The title of this post is the title of this notable new report authored by Daryl Atkinson and Jeremy Travis as part of Columbia University’s Square One Project.  The whole report looks like a must-read, and here is the start and close of its introduction:

As our country comes to terms with the damage caused by our excessive reliance on punishment as a response to crime, the use of the criminal law to sustain racial hierarchies, and the ways the justice system has undermined our democracy and weakened communities, we must ask: what principles should guide this fundamental reexamination of a seemingly immovable status quo? In this paper we propose that the principle of parsimony — if re-considered while recognizing the historical racist underpinnings of the American criminal legal system — can provide a framework that serves as both critique of that history and an elevating aspiration for a reimagined approach to justice.

We begin with the classic formulation of the principle of parsimony: under traditional social contract theory, the state is only authorized to exercise the lightest intrusion into a person’s liberty interest that is necessary to achieve a legitimate social purpose.  Any intrusion beyond what is necessary is inherently illegitimate and may even constitute state violence. We define “liberty interest” as a person’s right to be left alone — free from harmful state intervention. Determining the extent to which any intrusion is necessary, ascertaining the legitimacy of the social purpose, and recognizing the value of beneficial state support require pragmatic calculations, but the power of parsimony lies in its emphasis on the primacy of the liberty interest and its limitation on state power....

We believe that a process of reckoning with the historical failures of the state to honor the social contract — and the role of the criminal law in that tragic history — can help facilitate the creation of a new vision of justice.  The principle of parsimony can support this ambition by requiring that our society affirm the centrality of individual liberty, limit the application of state power, come to terms with our history, and reconstruct our social contract to include those communities that have been excluded.  The vision of justice that emerges from rigorous application of these guiding principles would be grounded in human dignity, social justice, an honest understanding of our past, and vibrant community life.
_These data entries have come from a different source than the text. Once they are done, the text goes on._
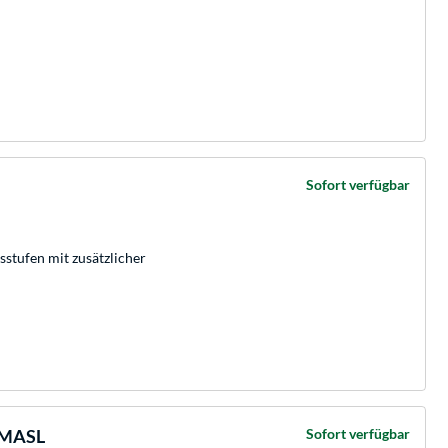
Sofort verfügbar
stufen mit zusätzlicher
7MASL
Sofort verfügbar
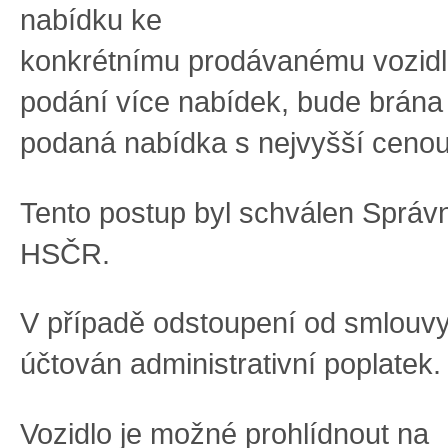
nabídku k
e
konkrétnímu
prodávaném
u
vozid
podání více nabí
dek
,
bude
brána
podaná nabídka s nejvyšší ceno
Tento postup byl schválen Správ
HSČR
.
V případě odstoupení od smlouv
účtován
administrativní
poplatek.
V
ozidlo
je
možné prohlídnout na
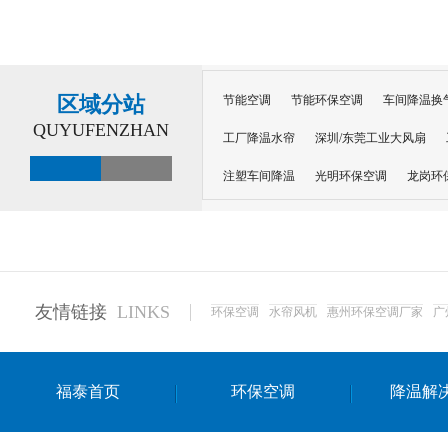
区域分站
节能空调
节能环保空调
车间降温换
QUYUFENZHAN
工厂降温水帘
深圳/东莞工业大风扇
注塑车间降温
光明环保空调
龙岗环
深圳横岗环保空调
深圳布吉环保空调
厂房降温
工厂降温
车间降温
车
惠州工厂降温
惠州博罗车间降温
工
友情链接
LINKS
环保空调
水帘风机
惠州环保空调厂家
广
东莞车间降温 厂房降温通风
蒸发冷省
景德镇蒸发冷空调厂
萍乡蒸发冷空调
福泰首页
环保空调
降温解
安徽蒸发冷省电空调
达州工业省电安装
江苏蒸发冷省电空调
南京工业省电空调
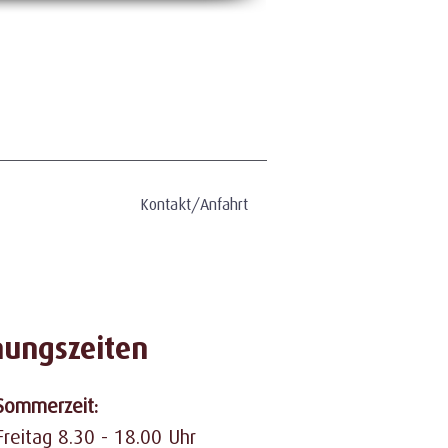
Kontakt/Anfahrt
nungszeiten
Sommerzeit:
reitag 8.30 - 18.00 Uhr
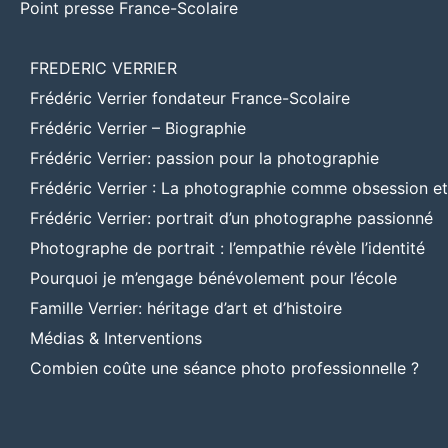
Point presse France-Scolaire
FREDERIC VERRIER
Frédéric Verrier fondateur France-Scolaire
Frédéric Verrier – Biographie
Frédéric Verrier: passion pour la photographie
Frédéric Verrier : La photographie comme obsession e
Frédéric Verrier: portrait d’un photographe passionné
Photographe de portrait : l’empathie révèle l’identité
Pourquoi je m’engage bénévolement pour l’école
Famille Verrier: héritage d’art et d’histoire
Médias & Interventions
Combien coûte une séance photo professionnelle ?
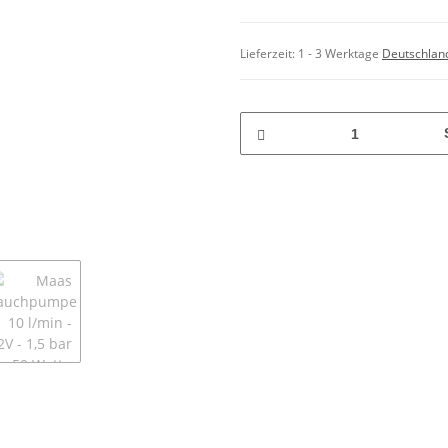
Lieferzeit:
1 - 3 Werktage
Deutschlan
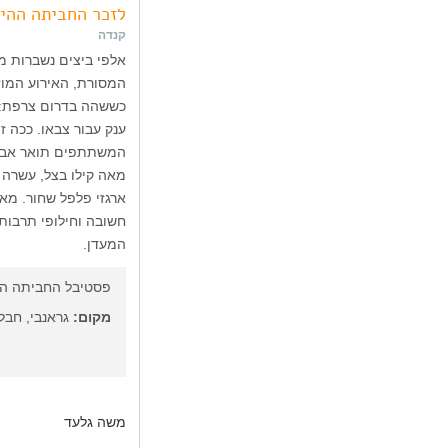
לזכר החביתה ההי
קנדה
המסורת, האירוע המוז
כששהה בדרום צרפת: ה
ענק עבור צבאו. ככה 
המשתתפים תואר אביר.
מאה קילו בצל, עשרה 
ארגזי פלפל שחור. מאר
חשובה וחילופי תרבות
המעדן.
פסטיבל החביתה הע
מקום:
גראנבי, חבל 
משה גלעד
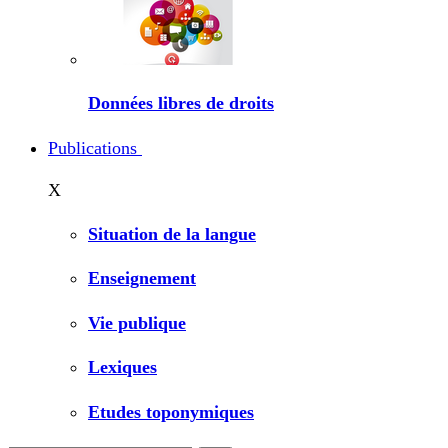
Données libres de droits
Publications
X
Situation de la langue
Enseignement
Vie publique
Lexiques
Etudes toponymiques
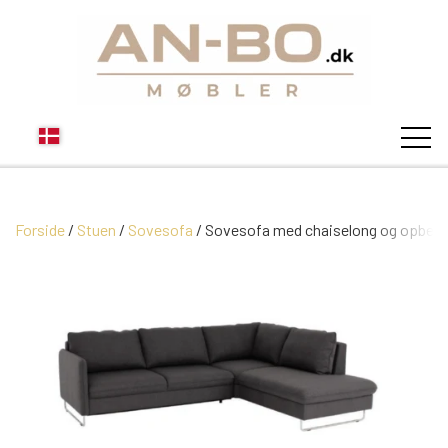
Forside
Stuen
Sovesofa
STUEN
Sovesofa med chaiselong og opbeva
SOFA
SPISESTUEN
MODUL SOFAER
VITRINER
SOVEVÆRELSE
MODUL SOFA DALLAS
SOFABORDE
SKÆNKE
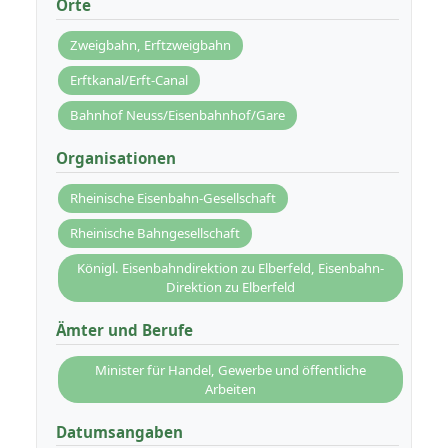
Orte
Zweigbahn, Erftzweigbahn
Erftkanal/Erft-Canal
Bahnhof Neuss/Eisenbahnhof/Gare
Organisationen
Rheinische Eisenbahn-Gesellschaft
Rheinische Bahngesellschaft
Königl. Eisenbahndirektion zu Elberfeld, Eisenbahn-
Direktion zu Elberfeld
Ämter und Berufe
Minister für Handel, Gewerbe und öffentliche
Arbeiten
Datumsangaben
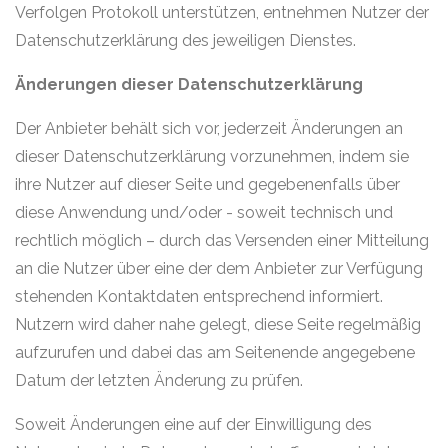
Verfolgen Protokoll unterstützen, entnehmen Nutzer der
Datenschutzerklärung des jeweiligen Dienstes.
Änderungen dieser Datenschutzerklärung
Der Anbieter behält sich vor, jederzeit Änderungen an
dieser Datenschutzerklärung vorzunehmen, indem sie
ihre Nutzer auf dieser Seite und gegebenenfalls über
diese Anwendung und/oder - soweit technisch und
rechtlich möglich – durch das Versenden einer Mitteilung
an die Nutzer über eine der dem Anbieter zur Verfügung
stehenden Kontaktdaten entsprechend informiert.
Nutzern wird daher nahe gelegt, diese Seite regelmäßig
aufzurufen und dabei das am Seitenende angegebene
Datum der letzten Änderung zu prüfen.
Soweit Änderungen eine auf der Einwilligung des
We begin this paper by describing the history of the principle of parsimony, which has philosophical and jurisprudential roots.  We then apply the principle of parsimony to three aspects of criminal justice — prison sentences, collateral consequences, and solitary confinement — to demonstrate the analytical power of this framework.  We conclude the paper by suggesting that the principle of parsimony can be an integral part of the process of “reimagining justice” that is now underway in our country and lies at the heart of the Square One Project.  We believe that the principle of parsimony, as reinterpreted to require a reckoning, can make a uniquely powerful contribution to the current era as reformers, abolitionists, activists, legislators, and system stakeholders are bringing new energy and urgency to the challenge of creating a compelling vision for the future of justice in America.